*** Opening of Records provided ***
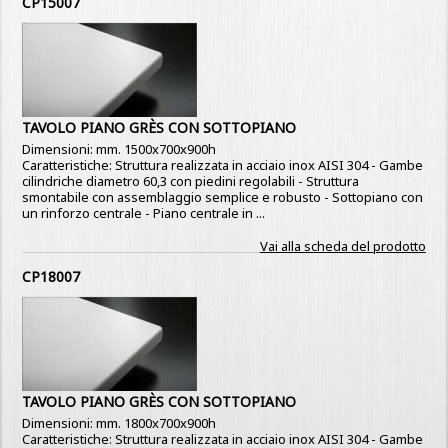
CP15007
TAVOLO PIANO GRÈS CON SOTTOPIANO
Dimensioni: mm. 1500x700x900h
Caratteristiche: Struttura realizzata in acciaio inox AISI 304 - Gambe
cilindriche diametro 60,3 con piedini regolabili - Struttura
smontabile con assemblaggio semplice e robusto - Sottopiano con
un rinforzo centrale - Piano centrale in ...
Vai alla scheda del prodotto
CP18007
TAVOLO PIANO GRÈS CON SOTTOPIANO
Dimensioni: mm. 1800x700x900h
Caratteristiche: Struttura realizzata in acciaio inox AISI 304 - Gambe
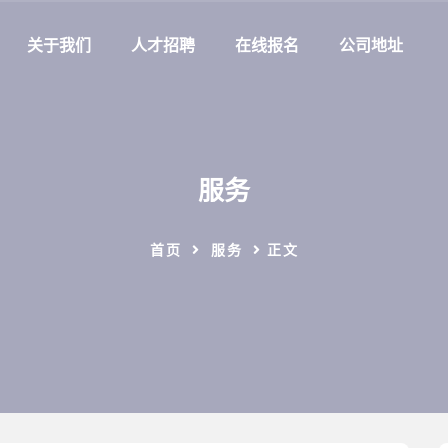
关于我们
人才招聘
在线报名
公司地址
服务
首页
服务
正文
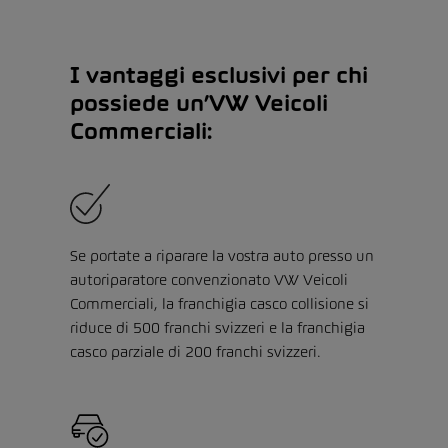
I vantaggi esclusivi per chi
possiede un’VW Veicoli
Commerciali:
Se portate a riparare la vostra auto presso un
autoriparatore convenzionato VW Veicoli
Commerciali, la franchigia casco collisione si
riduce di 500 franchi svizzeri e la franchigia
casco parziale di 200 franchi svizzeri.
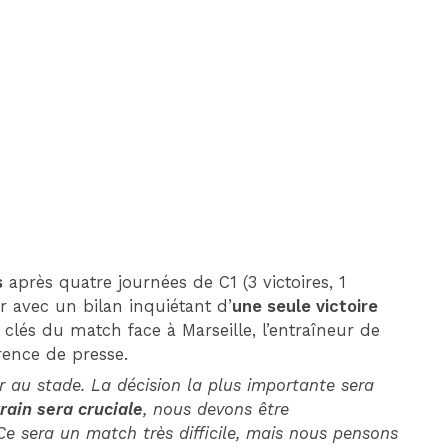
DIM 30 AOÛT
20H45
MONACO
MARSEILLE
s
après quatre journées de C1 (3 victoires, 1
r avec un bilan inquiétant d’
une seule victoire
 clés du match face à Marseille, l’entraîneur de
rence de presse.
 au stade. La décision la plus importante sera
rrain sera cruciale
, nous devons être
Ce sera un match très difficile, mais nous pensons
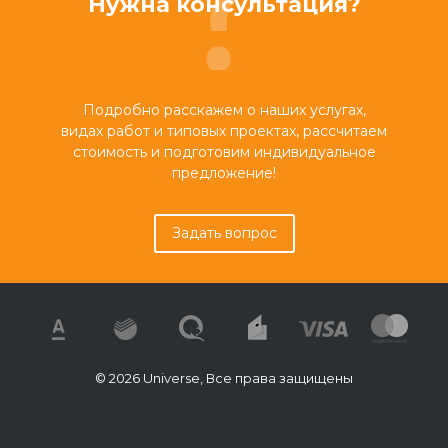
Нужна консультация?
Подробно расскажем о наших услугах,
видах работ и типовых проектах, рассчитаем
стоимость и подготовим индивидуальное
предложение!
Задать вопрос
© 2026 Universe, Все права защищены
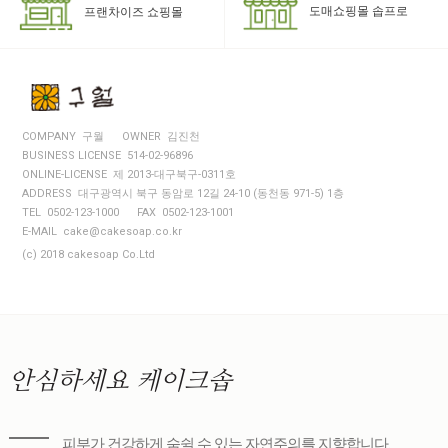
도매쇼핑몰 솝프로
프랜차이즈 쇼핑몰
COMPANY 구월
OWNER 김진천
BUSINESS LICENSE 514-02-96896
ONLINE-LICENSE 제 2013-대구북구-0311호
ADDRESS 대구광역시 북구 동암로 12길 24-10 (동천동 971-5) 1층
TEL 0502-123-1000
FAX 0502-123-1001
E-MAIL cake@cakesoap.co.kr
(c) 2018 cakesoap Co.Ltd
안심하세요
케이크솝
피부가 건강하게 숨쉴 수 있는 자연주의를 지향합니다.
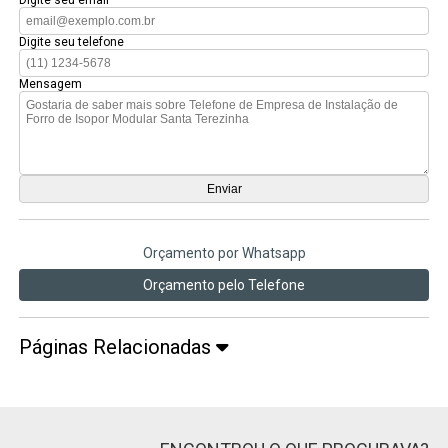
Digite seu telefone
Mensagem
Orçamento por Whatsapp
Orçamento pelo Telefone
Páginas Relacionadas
*** Close of Records provided ***
*** Opening of Records provided ***
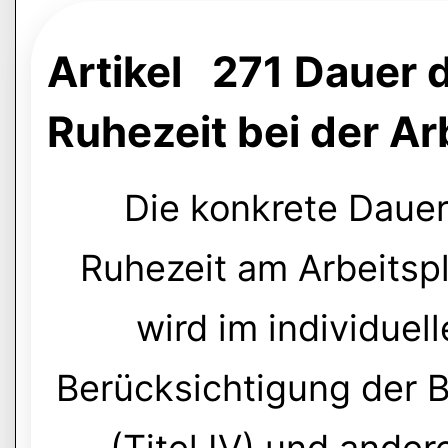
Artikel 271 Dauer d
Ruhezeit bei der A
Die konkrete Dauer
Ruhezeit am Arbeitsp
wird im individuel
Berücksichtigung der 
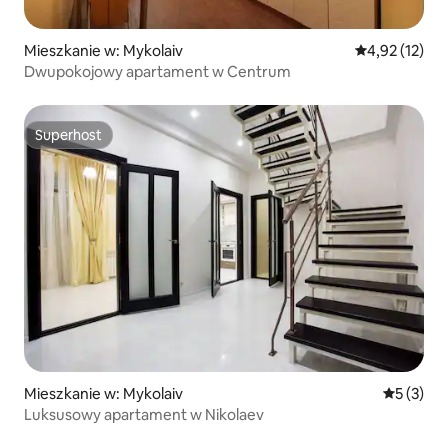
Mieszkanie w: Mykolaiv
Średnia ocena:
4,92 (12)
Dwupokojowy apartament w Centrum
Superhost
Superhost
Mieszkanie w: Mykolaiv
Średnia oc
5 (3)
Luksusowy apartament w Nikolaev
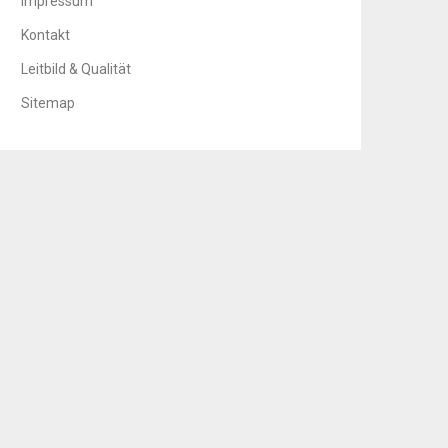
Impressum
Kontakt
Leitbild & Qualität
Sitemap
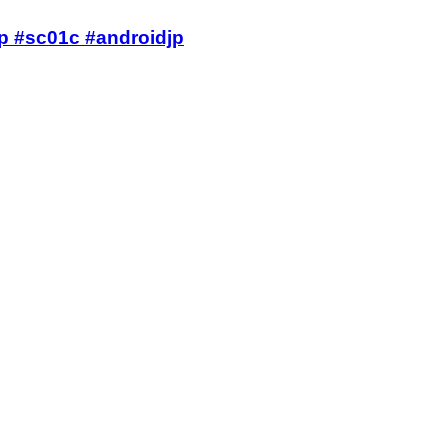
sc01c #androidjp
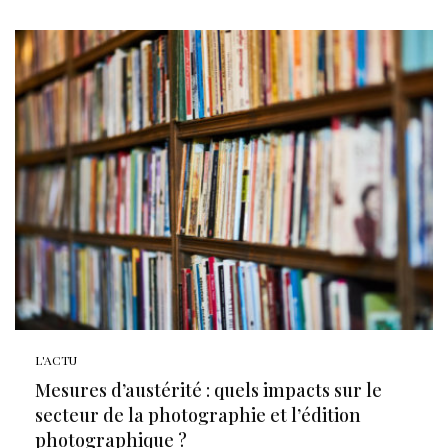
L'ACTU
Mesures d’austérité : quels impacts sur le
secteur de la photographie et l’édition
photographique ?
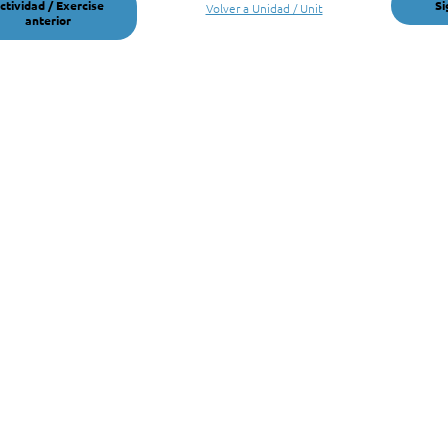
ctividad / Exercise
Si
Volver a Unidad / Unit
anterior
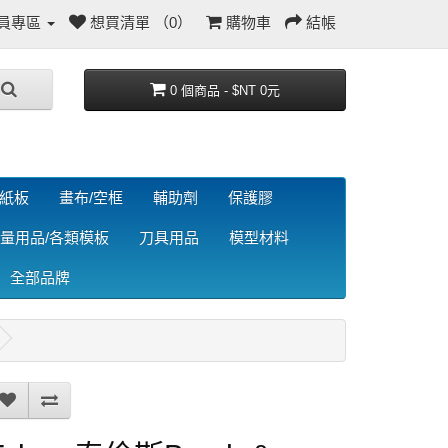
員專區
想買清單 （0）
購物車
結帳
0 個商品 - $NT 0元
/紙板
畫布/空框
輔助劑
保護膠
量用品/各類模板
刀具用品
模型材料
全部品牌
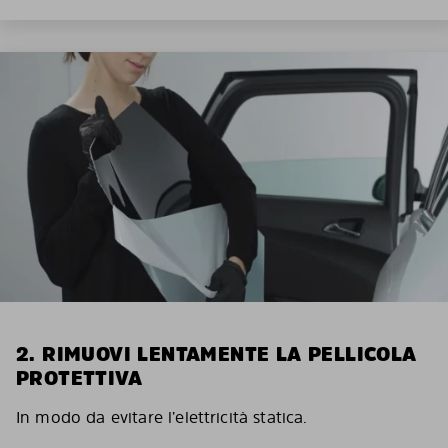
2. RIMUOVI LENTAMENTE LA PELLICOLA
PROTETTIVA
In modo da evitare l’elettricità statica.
*** Close of Records provided ***
_Instructions to follow_:
When copying from the data above, print only the lines from the line containing "au stade. La" to the line containing "Páginas Relacionadas", exactly, and leave the pictures out.

_Solution for this exercise_:
 au stade. La décision la plus importante sera
rrain sera cruciale
, nous devons être
Ce sera un match très difficile, mais nous pensons
Нужна консультация?
Подробно расскажем о наших услугах,
видах работ и типовых проектах, рассчитаем
стоимость и подготовим индивидуальное
предложение!
Задать вопрос
© 2026 Universe, Все права защищены
도매쇼핑몰 솝프로
프랜차이즈 쇼핑몰
COMPANY 구월
OWNER 김진천
BUSINESS LICENSE 514-02-96896
ONLINE-LICENSE 제 2013-대구북구-0311호
ADDRESS 대구광역시 북구 동암로 12길 24-10 (동천동 971-5) 1층
TEL 0502-123-1000
FAX 0502-123-1001
E-MAIL cake@cakesoap.co.kr
(c) 2018 cakesoap Co.Ltd
안심하세요
케이크솝
피부가 건강하게 숨쉴 수 있는 자연주의를 지향합니다.
Digite seu telefone
Mensagem
Orçamento por Whatsapp
Orçamento pelo Telefone
Páginas Relacionadas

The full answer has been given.